START STUDY MATERIAL
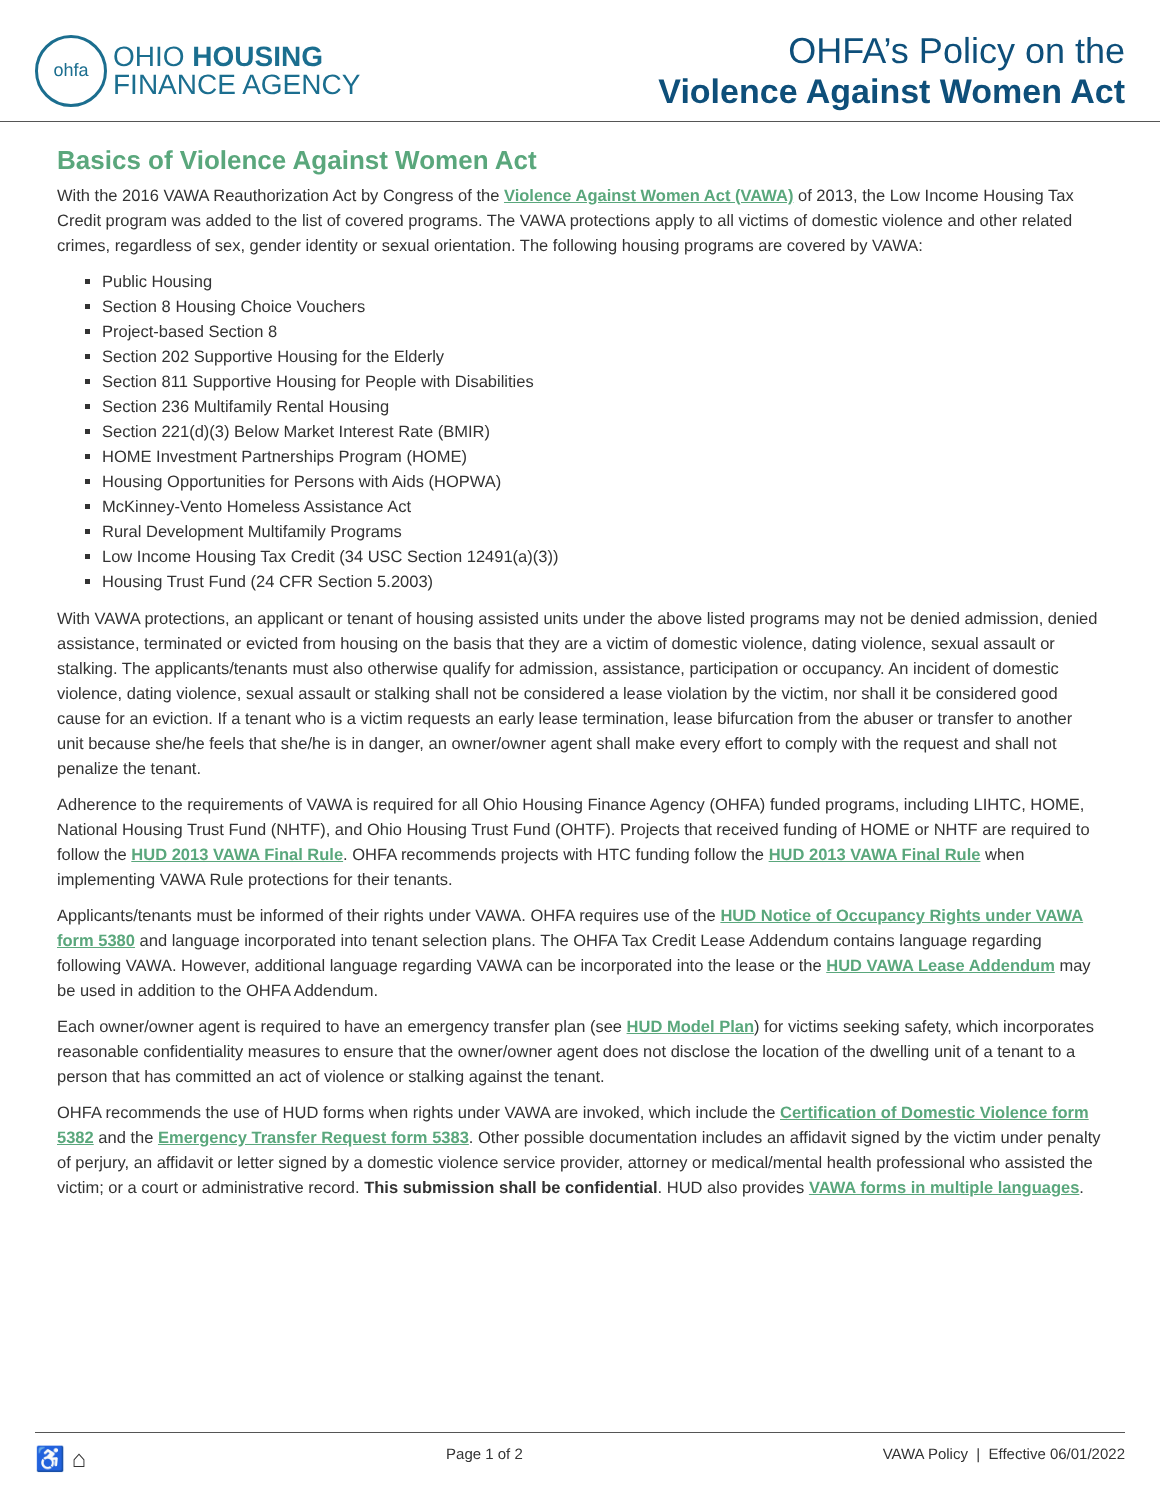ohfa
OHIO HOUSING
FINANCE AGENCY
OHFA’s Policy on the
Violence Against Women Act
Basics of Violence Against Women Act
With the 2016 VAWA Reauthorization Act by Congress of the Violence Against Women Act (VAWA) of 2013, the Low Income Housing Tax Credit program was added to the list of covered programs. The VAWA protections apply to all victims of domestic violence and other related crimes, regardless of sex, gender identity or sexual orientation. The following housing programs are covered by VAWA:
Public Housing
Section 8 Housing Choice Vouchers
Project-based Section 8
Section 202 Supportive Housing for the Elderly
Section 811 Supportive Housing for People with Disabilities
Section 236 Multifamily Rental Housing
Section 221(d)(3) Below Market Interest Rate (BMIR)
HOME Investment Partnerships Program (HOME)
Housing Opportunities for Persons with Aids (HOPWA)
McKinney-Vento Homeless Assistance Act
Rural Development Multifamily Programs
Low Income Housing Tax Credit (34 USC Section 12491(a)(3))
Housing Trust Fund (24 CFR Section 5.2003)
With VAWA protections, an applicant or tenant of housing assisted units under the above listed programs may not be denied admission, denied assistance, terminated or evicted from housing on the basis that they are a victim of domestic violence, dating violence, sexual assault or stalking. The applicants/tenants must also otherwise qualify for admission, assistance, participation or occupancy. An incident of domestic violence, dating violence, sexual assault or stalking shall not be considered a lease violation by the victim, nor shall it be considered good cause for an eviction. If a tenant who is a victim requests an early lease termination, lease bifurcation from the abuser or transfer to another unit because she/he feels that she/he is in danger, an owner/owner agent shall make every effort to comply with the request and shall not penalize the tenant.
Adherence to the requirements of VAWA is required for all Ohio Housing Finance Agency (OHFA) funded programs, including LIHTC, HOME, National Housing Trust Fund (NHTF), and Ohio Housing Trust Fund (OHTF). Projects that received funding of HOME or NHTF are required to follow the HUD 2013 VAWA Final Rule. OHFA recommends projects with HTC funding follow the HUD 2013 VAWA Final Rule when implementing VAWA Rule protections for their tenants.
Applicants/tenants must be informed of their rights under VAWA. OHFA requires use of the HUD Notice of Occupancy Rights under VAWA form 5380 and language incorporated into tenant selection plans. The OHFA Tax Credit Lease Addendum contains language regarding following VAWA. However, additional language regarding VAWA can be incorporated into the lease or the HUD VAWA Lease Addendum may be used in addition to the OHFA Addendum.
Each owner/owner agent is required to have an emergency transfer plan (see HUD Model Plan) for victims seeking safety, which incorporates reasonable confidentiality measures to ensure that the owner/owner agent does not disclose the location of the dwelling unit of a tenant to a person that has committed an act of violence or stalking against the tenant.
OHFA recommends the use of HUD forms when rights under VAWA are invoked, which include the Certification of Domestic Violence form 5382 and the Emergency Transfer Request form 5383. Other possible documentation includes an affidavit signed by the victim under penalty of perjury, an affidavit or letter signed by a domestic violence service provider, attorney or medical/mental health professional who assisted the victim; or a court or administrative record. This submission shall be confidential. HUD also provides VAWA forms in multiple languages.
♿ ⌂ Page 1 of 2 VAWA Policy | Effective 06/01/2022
END STUDY MATERIAL
START STUDY MATERIAL
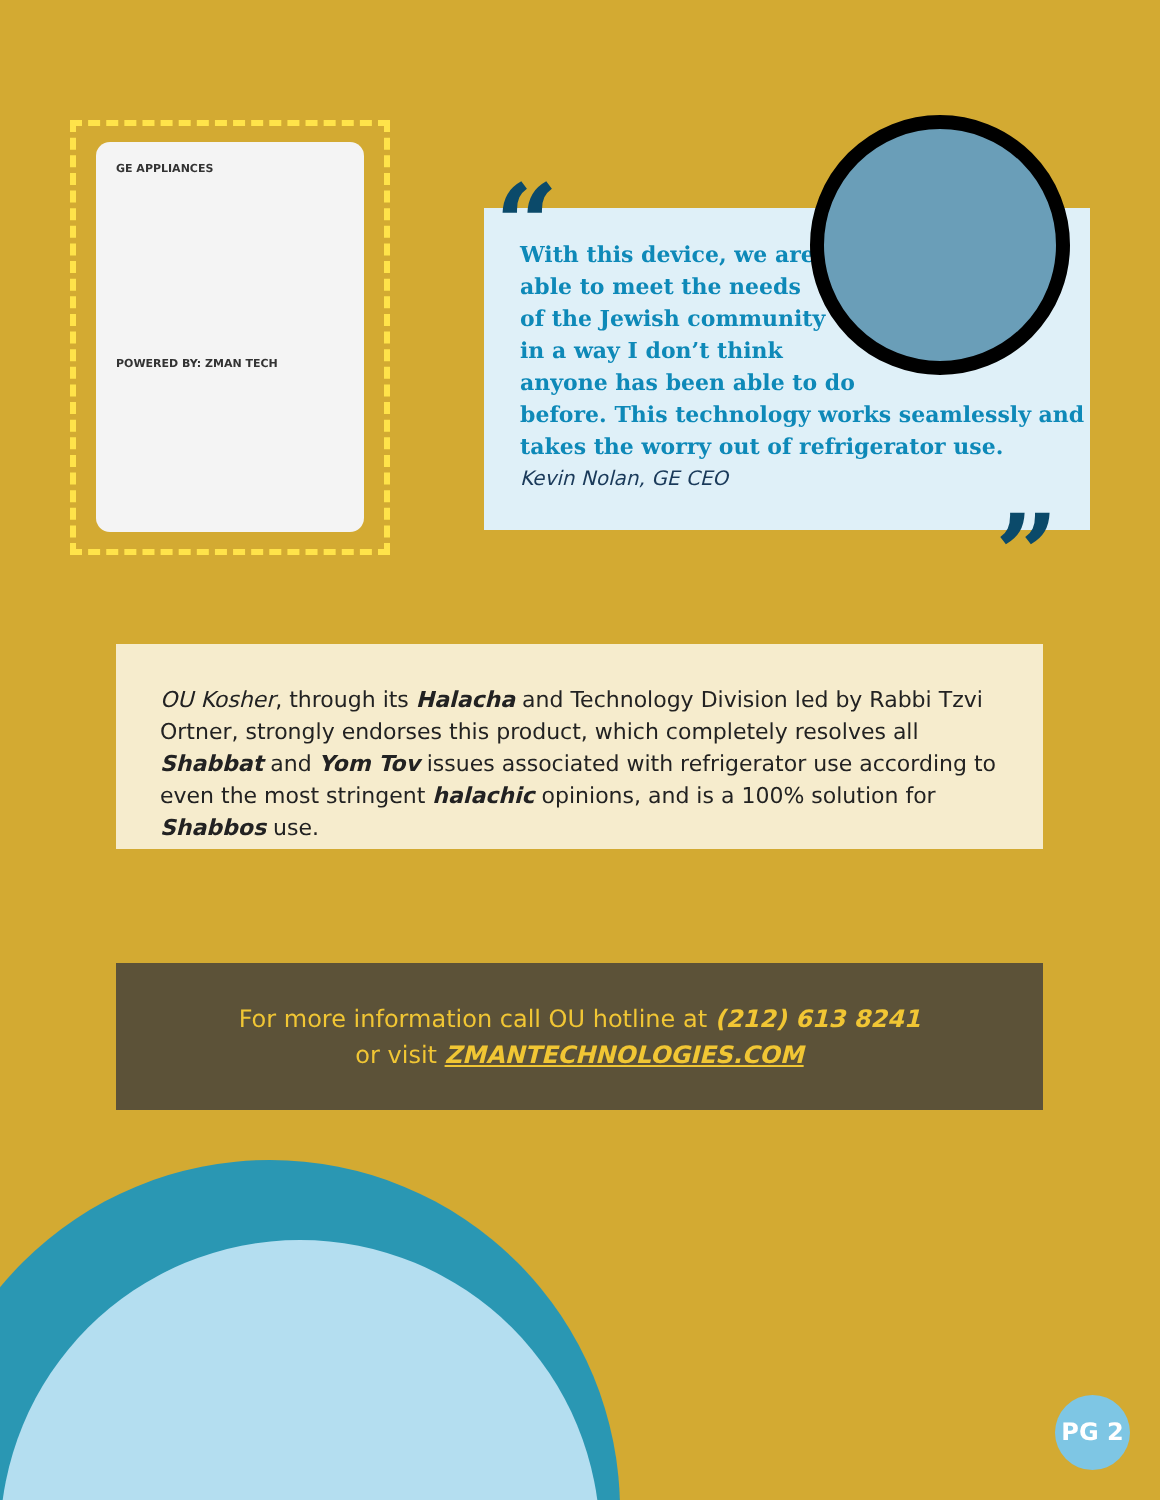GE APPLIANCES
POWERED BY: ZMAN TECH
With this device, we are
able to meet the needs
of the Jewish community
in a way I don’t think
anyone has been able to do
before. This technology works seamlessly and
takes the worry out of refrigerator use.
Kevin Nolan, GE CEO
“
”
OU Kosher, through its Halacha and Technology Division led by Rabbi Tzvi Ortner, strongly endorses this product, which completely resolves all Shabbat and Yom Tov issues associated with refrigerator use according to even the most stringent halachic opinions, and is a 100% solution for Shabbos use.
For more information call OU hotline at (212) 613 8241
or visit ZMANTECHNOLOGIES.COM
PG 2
END STUDY MATERIAL
_WHAT YOU ARE ASKED TO DO_
Everything above from the line containing "Section 202 Supportive" through the line containing "Housing Trust Fund (24 CFR Section 5.2003)" must be copied exactly. Nothing outside that range belongs in the answer.

_WRITTEN RESPONSE_
Section 202 Supportive Housing for the Elderly
Section 811 Supportive Housing for People with Disabilities
Section 236 Multifamily Rental Housing
Section 221(d)(3) Below Market Interest Rate (BMIR)
HOME Investment Partnerships Program (HOME)
Housing Opportunities for Persons with Aids (HOPWA)
McKinney-Vento Homeless Assistance Act
Rural Development Multifamily Programs
Low Income Housing Tax Credit (34 USC Section 12491(a)(3))
Housing Trust Fund (24 CFR Section 5.2003)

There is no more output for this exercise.